Selection:
......

My college junior son is bringing home his Dutch exchange student girlfriend for Thanksgiving. That is fine with me since Holland is far away and Thanksgiving isn’t a holiday in the land that the pilgrims left.

My problem is that he seems to be under the impression that they will be sleeping together in his room.

I raised him to have a healthy, safe attitude toward sex so I’m fairly confident that they are having sex at school. This, again, is fine with me. I just don’t want them doing it around here. I feel like a bit of a hypocrite, but I just don’t.

My inner liberal says to chill out, but my inner fogey says to rebuild the Berlin wall. What should I do?

Muddling in Middletown

First of all…Dutch exchange student girlfriend…SWEET!

Now then, where was I?

Oh yeah. All your years of safe, healthy attitude building has been theory when the kid was 12, but now you are face to face with the results of your liberal parenting and you are all “Ew.” Right?

Don’t worry. Parents are entitled to play the old fogey card at random. It is one of the perks of parenthood. Since you raised your boy to have a reasonable attitude toward sex you probably alos raised him to be considerate and have some sense of decorum.

......

To-do list:
1) In the advice column, what does the parent's inner fogey say to do?
2) Return every line of the rows below that contains the string "kern". Case counts.

Record list:
......

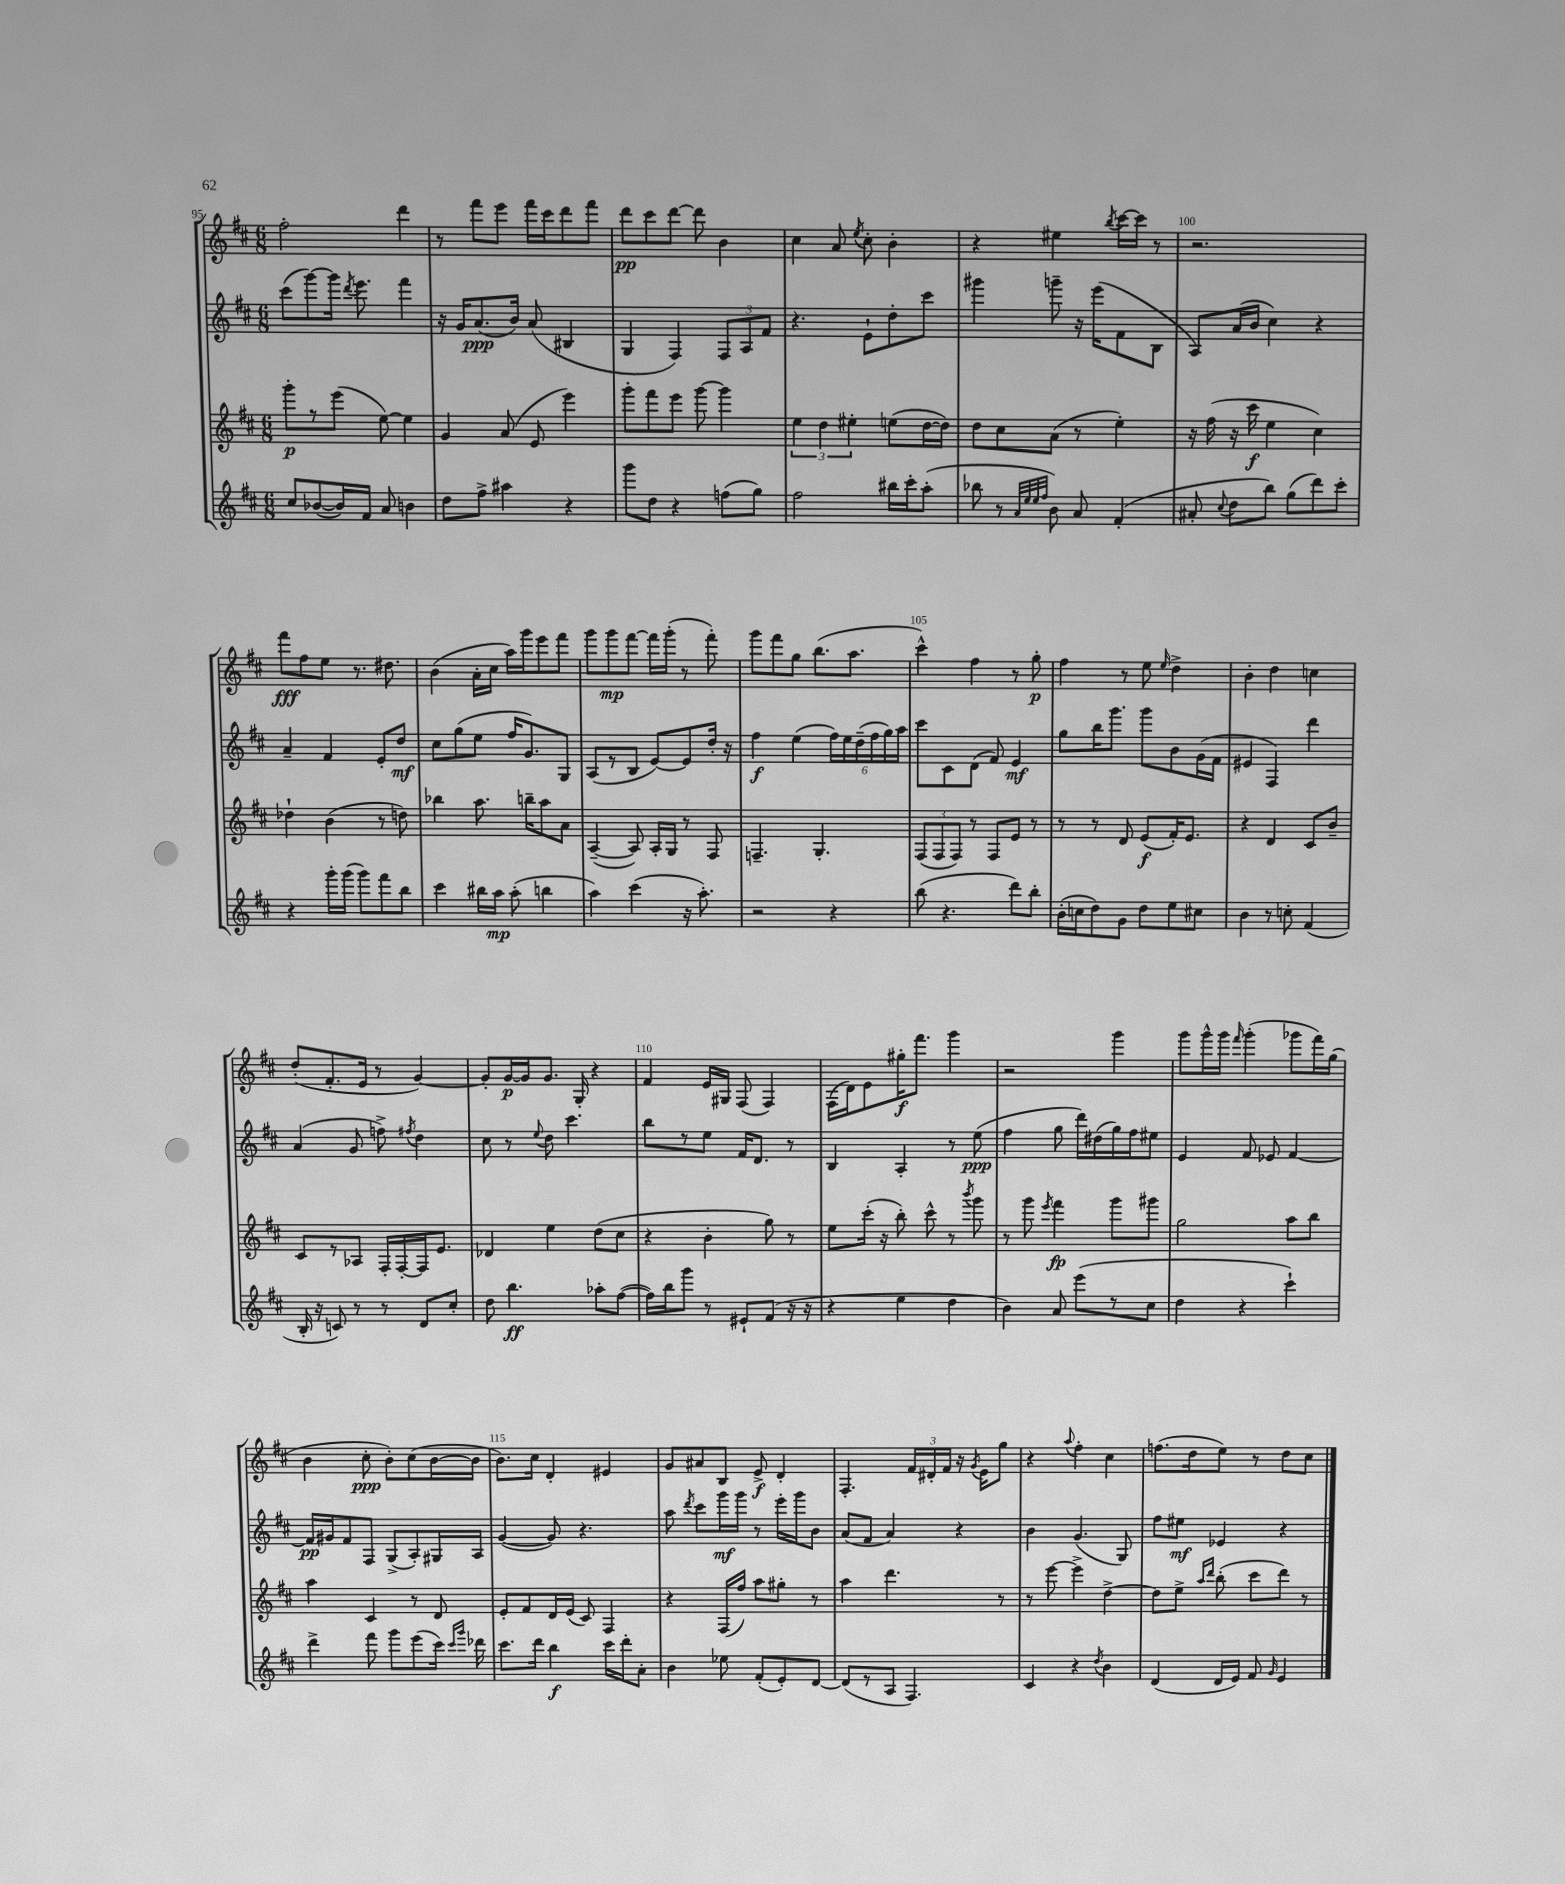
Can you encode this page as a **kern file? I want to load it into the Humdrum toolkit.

**kern	**kern	**kern	**kern
*staff4	*staff3	*staff2	*staff1
*clefG2	*clefG2	*clefG2	*clefG2
*k[f#c#]	*k[f#c#]	*k[f#c#]	*k[f#c#]
*M6/8	*M6/8	*M6/8	*M6/8
8cc#	8ggg'	(8ccc#	2ff#'
([8b-	8r	[8ggg)	.
16b-])	(8eee	16ggg]	.
.	.	8qddd	.
16f#	.	8.eee	.
8a	[8ee)	.	.
4b	4ee]	4fff#	4ddd
=	=	=	=
8dd	4g	16r	8r
.	.	16g	.
8ff#^	.	(8.a	8fff#
4aa#	(8a	.	8eee
.	.	16b)	.
.	8e	(8a	16fff#
.	.	.	16ccc#
4r	4eee)	4B#	8ddd
.	.	.	8fff#
=	=	=	=
8ggg	8ggg'	4G	8ddd
8dd	8fff#	.	8ccc#
4r	8eee	4F#)	[8ddd
.	[8ggg	.	8ddd]
(8ff	4ggg]	12F#	4b
.	.	12A	.
8gg)	.	.	.
.	.	12f#	.
=	=	=	=
2ff#	6ee	4.r	4cc#
.	6dd	.	.
.	.	.	8a
.	6ee#'	.	.
.	.	.	8qee
.	.	8e`	8cc#'
16bb#	(8ee	8dd'	4b'
16ccc#'	.	.	.
(8aa'	[16dd	8ccc#	.
.	16dd])	.	.
=	=	=	=
8bb-	8dd	4ggg#	4r
8r	8cc#	.	.
32qqa	.	.	.
32qqee	.	.	.
32qqee	.	.	.
32qqff#	.	.	.
8b)	(8a	8ggg~	4ee#
8a	8r	16r	.
.	.	(16eee	.
.	.	.	8qbb
(4f#'	4ee')	8f#	[16ccc#
.	.	.	16ccc#]
.	.	8B	8r
=	=	=	=
8a#'	16r	8A)	2.r
.	(16ff#	.	.
8qqcc#	.	.	.
8dd	16r	(16a	.
.	16ccc#	16b	.
8bb)	4ee	4cc#)	.
(8gg	.	.	.
8ddd)	4cc#)	4r	.
8ccc#'	.	.	.
=	=	=	=
4r	4dd-`	4a~	8fff#
.	.	.	8ff#
16ggg'	(4b	4f#	8ee
(16ggg	.	.	.
8ggg)	.	.	8.r
8fff#	8r	8e'	.
.	.	.	8.dd#
8bb	8dd)	8dd	.
=	=	=	=
4ccc#	4bb-	8cc#	(4b
.	.	(8gg	.
16bb#	8.aa	8ee	16a'
16aa	.	.	16cc#
(8aa'	.	16ff#	16aa)
.	16bb~	8.g)	16ggg
4bb	8aa	.	8eee
.	8a	8G	8fff#
=	=	=	=
4aa)	([4A~	(8A	8ggg
.	.	8r	8ggg
(4ccc#	8A])	8B	[8fff#
.	16A'	[8e)	16fff#]
.	16G	.	(16ggg'
16r	8r	8e]	8r
8.aa')	.	.	.
.	8F#	16dd'	8fff#')
.	.	16r	.
=	=	=	=
2r	4.F~	4ff#	8ggg
.	.	.	8fff#
.	.	(4ee	8gg
.	4.G'	.	(8.bb
4r	.	24ff#)	.
.	.	24ee	.
.	.	.	8.aa
.	.	(24dd~	.
.	.	24ff#	.
.	.	24gg)	.
.	.	24aa	.
=	=	=	=
(8bb	(12F#	8ccc#	4ccc#^^)
.	12F#	.	.
4.r	.	8c#	.
.	12F#)	.	.
.	8r	(8d	4ff#
.	8F#	8f#)	.
8ddd)	8e	4e	8r
8bb'	8r	.	8gg'
=	=	=	=
(16b'	8r	8gg	4ff#
16cc	.	.	.
8dd)	8r	16bb	.
.	.	8.ggg	.
8g	8d	.	8r
8dd	(8e	8ggg	8ee
.	.	.	16qqee
8ee	16f#')	8b	4dd^
.	8.e	.	.
8cc#	.	(16g	.
.	.	16f#	.
=	=	=	=
4b	4r	4e#	4b'
8r	4d	4F#)	4dd
8cc'	.	.	.
(4f#	8c#	4ddd	4cc
.	8b~	.	.
=	=	=	=
16B'	8c#	(4a	(8dd'
16r	.	.	.
8c)	8r	.	8.f#'
8r	8A-	8g	.
.	.	.	16e
8r	16F#'	8ff^)	8r
.	[16F#'	.	.
.	.	8qff#	.
8d	16F#]	4dd	[4g)
.	8.e	.	.
8cc#'	.	.	.
=	=	=	=
8dd	4d-	8cc#	8g']
4.bb	.	8r	[16g
.	.	.	16g]
.	.	8qqee	.
.	4ee	8dd	8.g
.	.	4.ccc#	.
.	.	.	16G'
8aa-'	(8dd	.	4r
([8ff#	8cc#	.	.
=	=	=	=
16ff#])	4r	8bb	4f#
16bb	.	.	.
8ggg	.	8r	.
8r	4b'	8ee	16e
.	.	.	16G#
8e#`	.	16f#	(8F#
.	.	8.d	.
(8f#	8gg)	.	4F#)
16r	8r	8r	.
16r	.	.	.
=	=	=	=
4r	8ee	4B	(16F#
.	.	.	16d)
.	(16ccc#'	.	8e
.	16r	.	.
4ee	8bb')	4A'	16gg#'
.	.	.	8.fff#
.	8ccc#^^	.	.
4dd	8r	8r	4ggg
.	8qbbb	.	.
.	8ggg	(8ee	.
=	=	=	=
4b)	8r	4ff#	2r
.	8ggg	.	.
.	8qeee	.	.
8a	4fff#	8gg	.
(8eee	.	16ddd)	.
.	.	(16dd#	.
8r	8ggg	16gg)	4ggg
.	.	16ff#	.
8cc#	8ggg#	8ee#	.
=	=	=	=
4dd	2gg	4e	8ggg
.	.	.	16ggg^^
.	.	.	16ggg
.	.	.	16qqfff#
4r	.	8f#	(4ggg'
.	.	8e-	.
4ccc#`)	8aa	[4f#	8ggg-
.	8bb	.	16fff#)
.	.	.	(16gg
=	=	=	=
4ddd^	4aa	16f#]	4b
.	.	16g#	.
.	.	8f#	.
8fff#	4c#	8F#	8cc#'
8ggg	.	(8G^	8b')
(8eee	8r	8A')	(8cc#
16ccc#)	8d	16G#	[16b
16qqccc#	.	.	.
16qqggg	.	.	.
16ddd-	.	16A	16b]
=	=	=	=
8.ccc#	8e'	([4g	8.b)
.	8f#	.	.
16ddd	.	.	16cc#
4bb	16d	8g])	4d'
.	(16e	.	.
.	8c#)	4.r	.
16ccc#	4F#	.	4e#
16ddd'	.	.	.
8a'	.	.	.
=	=	=	=
4b	4r	8aa	8g
.	.	8qddd	.
.	.	8ccc#	8a#
8ee-	(16F#	16ggg	8B
.	16ff#)	16ggg	.
(8f#'	8aa	8r	8e^
8e')	8gg#'	16eee'	4d'
.	.	16ggg	.
[8d	8r	8b	.
=	=	=	=
(8d]	4aa	(8a	4.F#'
8r	.	8f#	.
8A	4.ddd	4a)	.
4.F#)	.	.	24f#
.	.	.	24d#'
.	.	.	24f#
.	.	4r	16r
.	.	.	8qg
.	.	.	16e
.	8r	.	8gg
=	=	=	=
4c#	8r	4b	4r
.	[8eee	.	.
.	.	.	8qqaa
4r	4eee^]	(4.g	4ff#'
8qdd	.	.	.
4b	[4dd^	.	4cc#
.	.	8G)	.
=	=	=	=
(4d	8dd]	8ff#	(8.ff
.	8ee^	8ee#	.
.	.	.	16dd
.	16qqaa	.	.
.	16qqddd	.	.
16d	(8bb'	4e-	8ee)
16e)	.	.	.
8f#	8ccc#	.	8r
16qqg	.	.	.
4e	8ddd)	4r	8dd
.	8r	.	8cc#
==	==	==	==
*-	*-	*-	*-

......

Exercise results:
1) Rebuild the Berlin wall.

2)
Can you encode this page as a **kern file? I want to load it into the Humdrum toolkit.
**kern	**kern	**kern	**kern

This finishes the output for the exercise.